Fourth, it was found that some of the comments made about Darian at multi-disciplinary meeting level were “so out of keeping with any of the evidence…seen and heard that [they indicated]…a degree of malice on the part of those in the discussion” and suggested that the ward was “united in finding Darian to be something of an irritant”.

Finally, the Coroner expressed that “discharge should have been managed in a more professional and thorough way with clear lines of communication and much clearer lines of involvement. [The professionals] should at least have given opportunity for consideration of deferred discharge [of Darian] as a voluntary in-patient”.

Darian Bankwala’s father, Kobad, stated in evidence: “I had predicted that something like Darian’s death would happen, and I fought bitterly to prevent what ultimately did happen. It was a nightmare to get him into the system, it was a nightmare when he was in the system, it was a nightmare to stop him being released from the system and it was a nightmare after he was released. We now have another form of nightmare which will remain with us for the rest of our lives.

“We were a strongly knit family, always unified. Sadly, Darian’s death has destroyed the fabric of my family. It has changed all of our lives forever. Christmas and New Year will never be the same for us again. Darian has been stolen from us, from me and it need not have happened. As one of the nurses who looked after Darian at Southern Hill Hospital said to me, ‘what a waste of a young life’.”

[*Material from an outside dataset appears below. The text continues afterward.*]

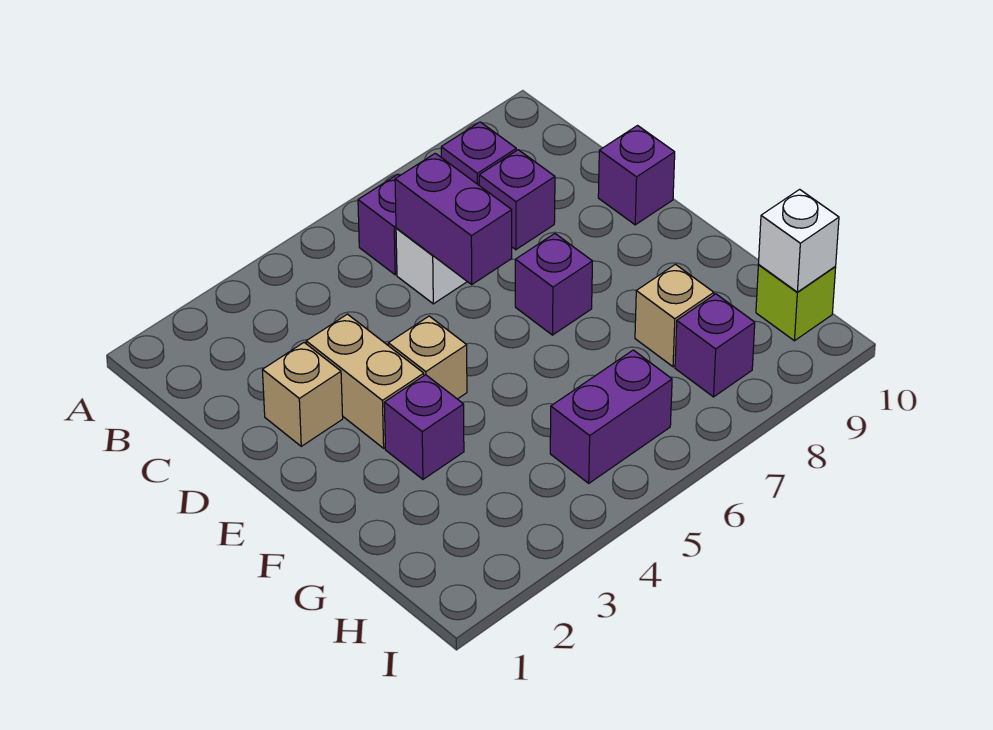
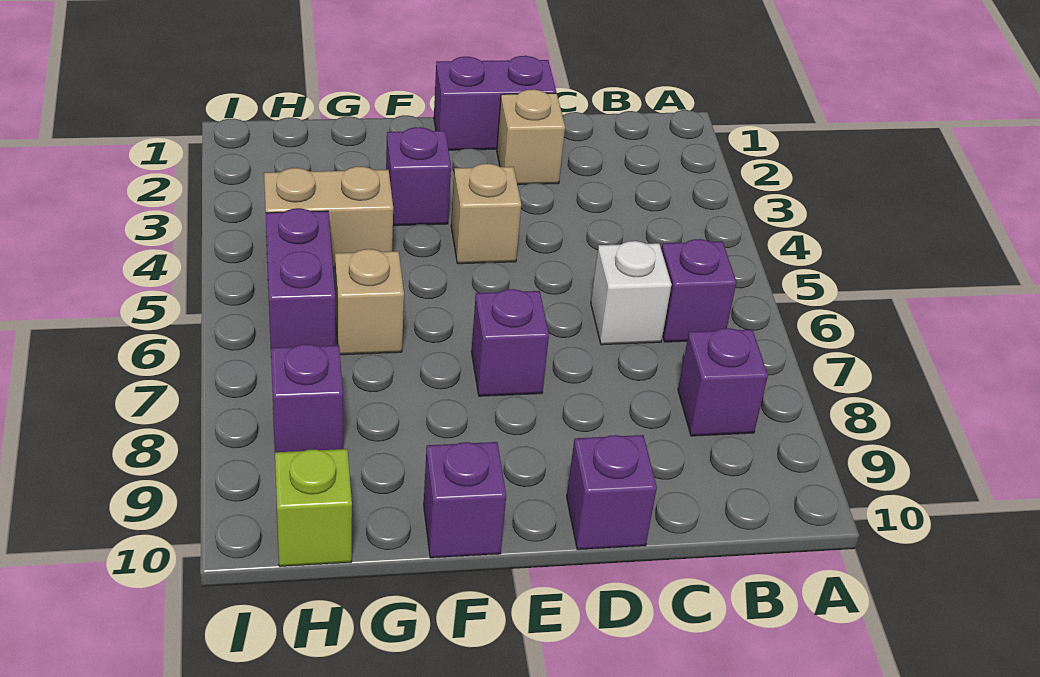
purple 1x2 brick [395,153,512,284] -> purple 1x2 brick moved to [434,56,556,150]
purple 1x1 brick [479,150,555,250] -> purple 1x1 brick moved to [424,442,506,558]
tan 1x2 brick [306,314,424,448] -> tan 1x2 brick moved to [264,167,393,268]
tan 1x1 brick [635,264,714,367] -> tan 1x1 brick moved to [335,249,404,355]
white 1x1 brick [759,189,839,292] -> none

Nina Ali, Partner at Hodge Jones & Allen, representing the Bankwala family said:  “The Bankwala family remain distraught by Darian’s loss. Sadly, have seen countless cases such as this involving EPUT, and they are concerned as to whether lessons will be learnt. This case is sadly the most recent endorsement of the need for a full Statutory Public Inquiry into mental health care in Essex. The current inquiry has limited legal powers and scope and there are root and branch issues that must be investigated and understood. The family are devastated and torn apart by this tragedy that which they believe could have been prevented had the Essex Partnership University Trust provided an adequate care for Darian’s mental health.”